Competition law aims to ensure competition in markets on the premise that this drives innovation and efficiency, leading to improved, cheaper, more accessible products. Data frustrates competition since large platforms are able to collect information on market trends and react to those trends, improving their business model, products and services to the detriment of smaller businesses. At least as early as 2016, Margarethe Vestager was talking about the role competition law has to play in the regulation of Big Data. Since, the EU has been clear that it wants data to be an imperative aspect of competition law. More recently, EU authorities have presented draft rules which target the utilisation and sharing of data, aspiring to remedy the disparities in access to data in markets and subsequently improve competition.

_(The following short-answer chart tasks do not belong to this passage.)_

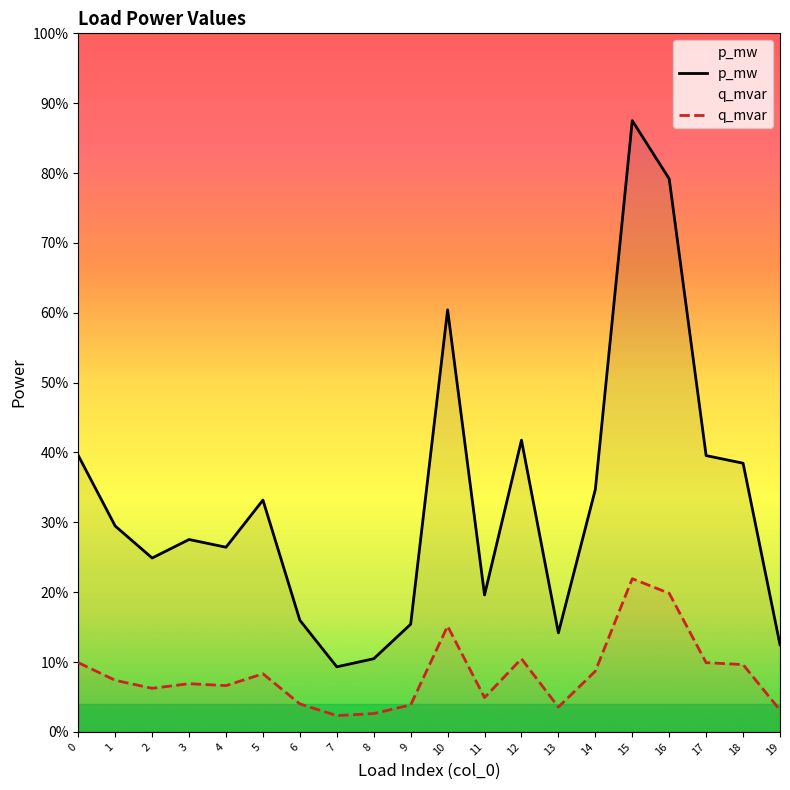

True or false: q_mvar and p_mw intersect in this chart.

False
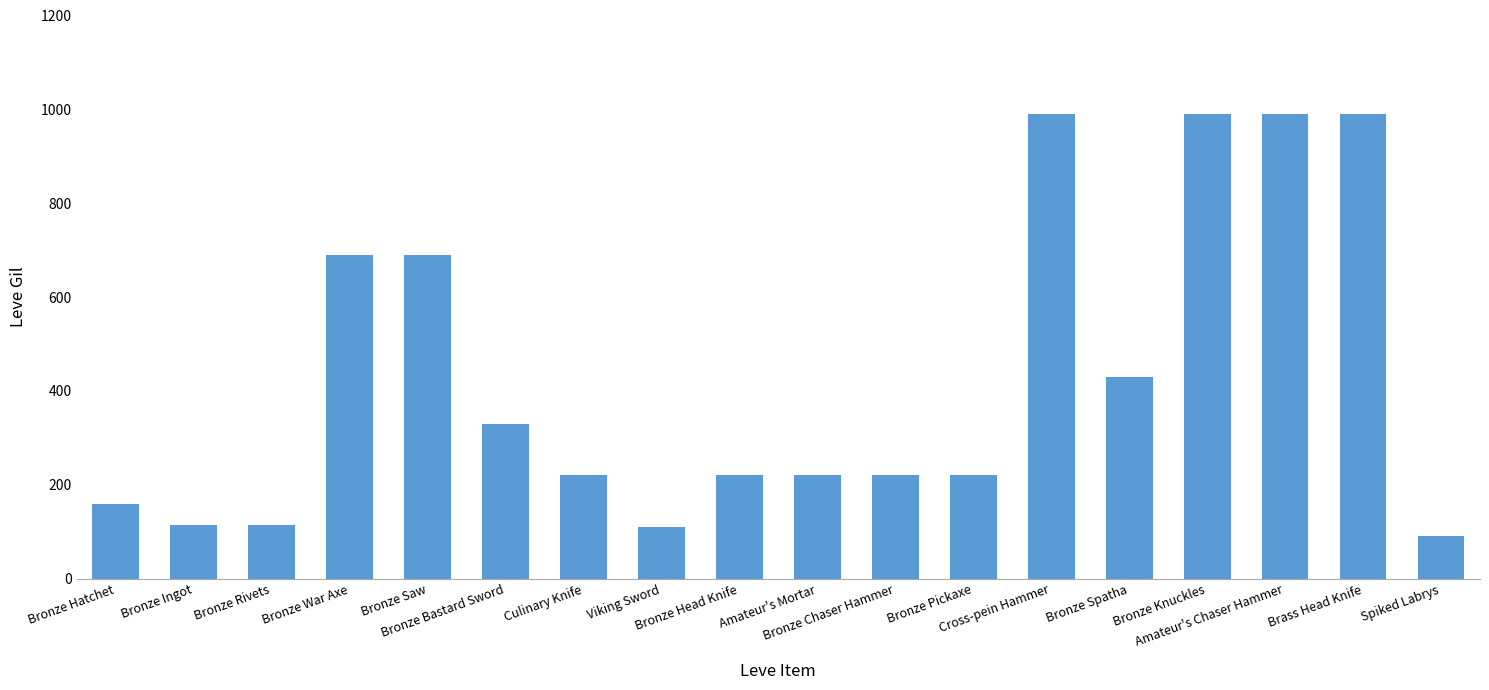

What is the value of the 2nd bar from the left?

114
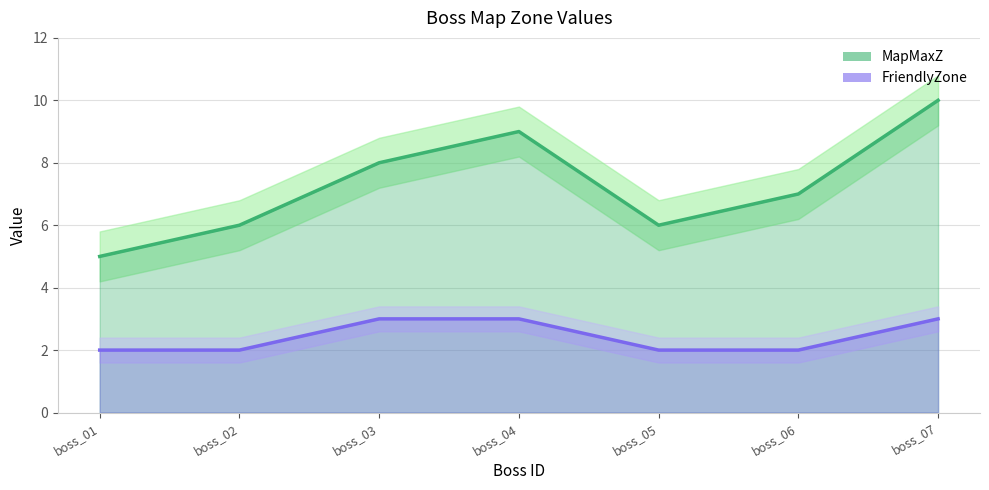

True or false: MapMaxZ and FriendlyZone intersect in this chart.

False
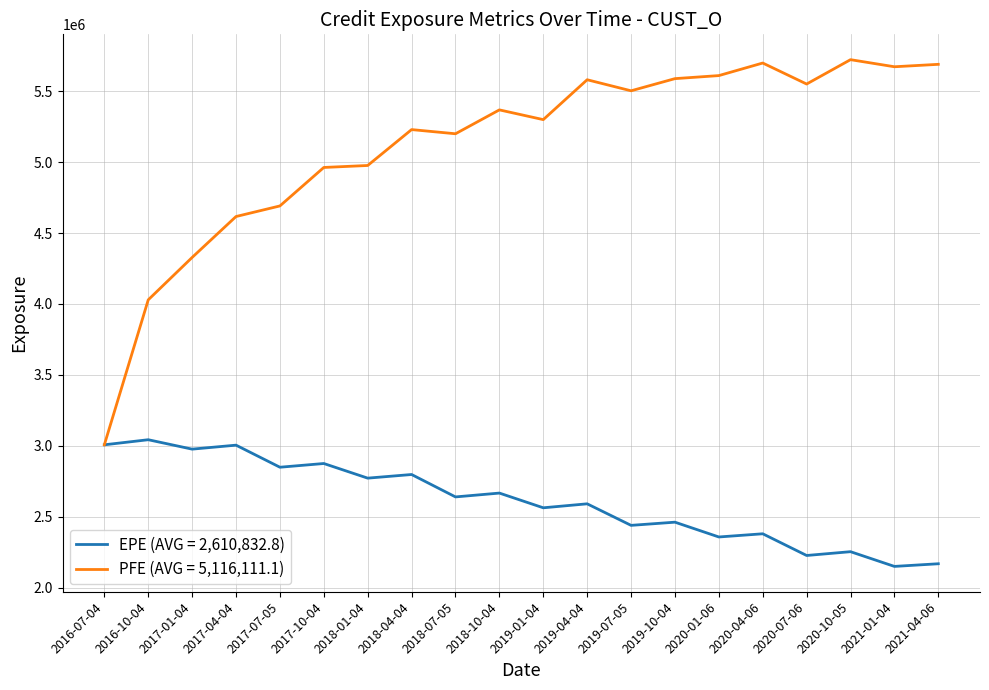

What position from the left is 2017-04-04?

4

Killer acquisitions are an obvious example which clearly fit within the competence of competition law. An ex-post assessment of merger control prepared by Lear for the CMA (the relevant competition authority in the UK) suggested that Google, Amazon and Facebook had completed an aggregate of 299 acquisitions from 2008-2018, many of which were not subject to a Tier 1 investigation by the CMA. The approach to merger control is changing and competition authorities are moving to more rigorously scrutinise acquisitions by double- and multi-sided platforms, even where these acquisitions would not traditionally invoke such investigations.

Competition law is increasingly stretching and flexing to reign in double- and multi-sided platforms in their collection and use of not just personal but also observed data. This is likely to be a hot topic in competition regulation and jurisprudence over the next few years as ideas become legislation.

So, whether you realise it or not, your scrolling is being used to fuel business models. Your behaviour online is swept up by platforms who harvest and convert this data into value, through improved services, targeted acquisitions, responsive pricing and stockpiling strategies, and the development of new products. Regulators are hurrying to slow these data factories down, but for now it remains to be seen whether legislation can rebalance competition in markets and give consumers comfort and control over the data they provide and create.